_PROBLEM REQUIREMENTS_
Duplicate the lines starting at the one that contains "Preguntas Frecuentes" and ending at the one that contains "Abre tu página de bluetronix en mod", both included.

_GIVEN ENTRIES_
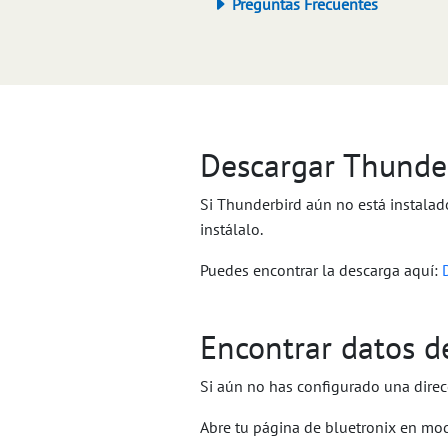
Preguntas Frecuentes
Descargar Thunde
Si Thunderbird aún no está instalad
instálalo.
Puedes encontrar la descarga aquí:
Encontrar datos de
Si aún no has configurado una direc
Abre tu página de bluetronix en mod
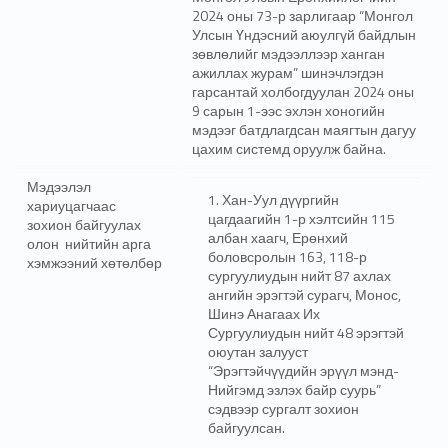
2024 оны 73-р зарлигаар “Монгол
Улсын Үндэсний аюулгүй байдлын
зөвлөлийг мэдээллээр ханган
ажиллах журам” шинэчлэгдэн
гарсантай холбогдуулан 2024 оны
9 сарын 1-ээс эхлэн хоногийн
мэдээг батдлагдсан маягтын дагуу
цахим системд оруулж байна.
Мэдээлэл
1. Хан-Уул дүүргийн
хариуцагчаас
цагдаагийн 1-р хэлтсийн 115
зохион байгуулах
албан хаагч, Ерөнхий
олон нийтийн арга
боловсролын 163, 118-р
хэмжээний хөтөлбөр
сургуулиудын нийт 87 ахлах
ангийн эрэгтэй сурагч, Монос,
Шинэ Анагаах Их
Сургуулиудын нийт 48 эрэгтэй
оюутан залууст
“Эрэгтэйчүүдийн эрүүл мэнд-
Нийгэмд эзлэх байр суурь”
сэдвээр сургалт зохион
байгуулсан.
---
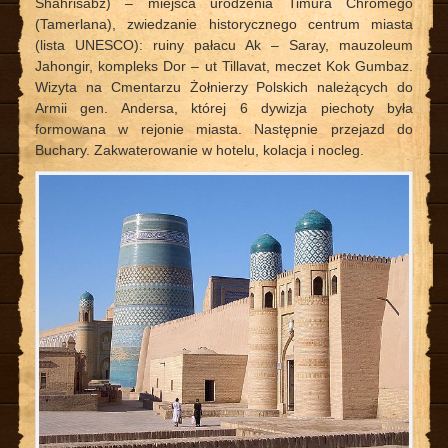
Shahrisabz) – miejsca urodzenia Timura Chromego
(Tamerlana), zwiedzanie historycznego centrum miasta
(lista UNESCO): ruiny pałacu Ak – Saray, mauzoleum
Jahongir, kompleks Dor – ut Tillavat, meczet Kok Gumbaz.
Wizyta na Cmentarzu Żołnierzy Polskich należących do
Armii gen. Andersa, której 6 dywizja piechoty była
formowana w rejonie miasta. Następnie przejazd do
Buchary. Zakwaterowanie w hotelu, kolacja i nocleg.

_RESULT OF THIS TASK_
Preguntas Frecuentes
Descargar Thunde
Si Thunderbird aún no está instalad
instálalo.
Puedes encontrar la descarga aquí:
Encontrar datos de
Si aún no has configurado una direc
Abre tu página de bluetronix en mod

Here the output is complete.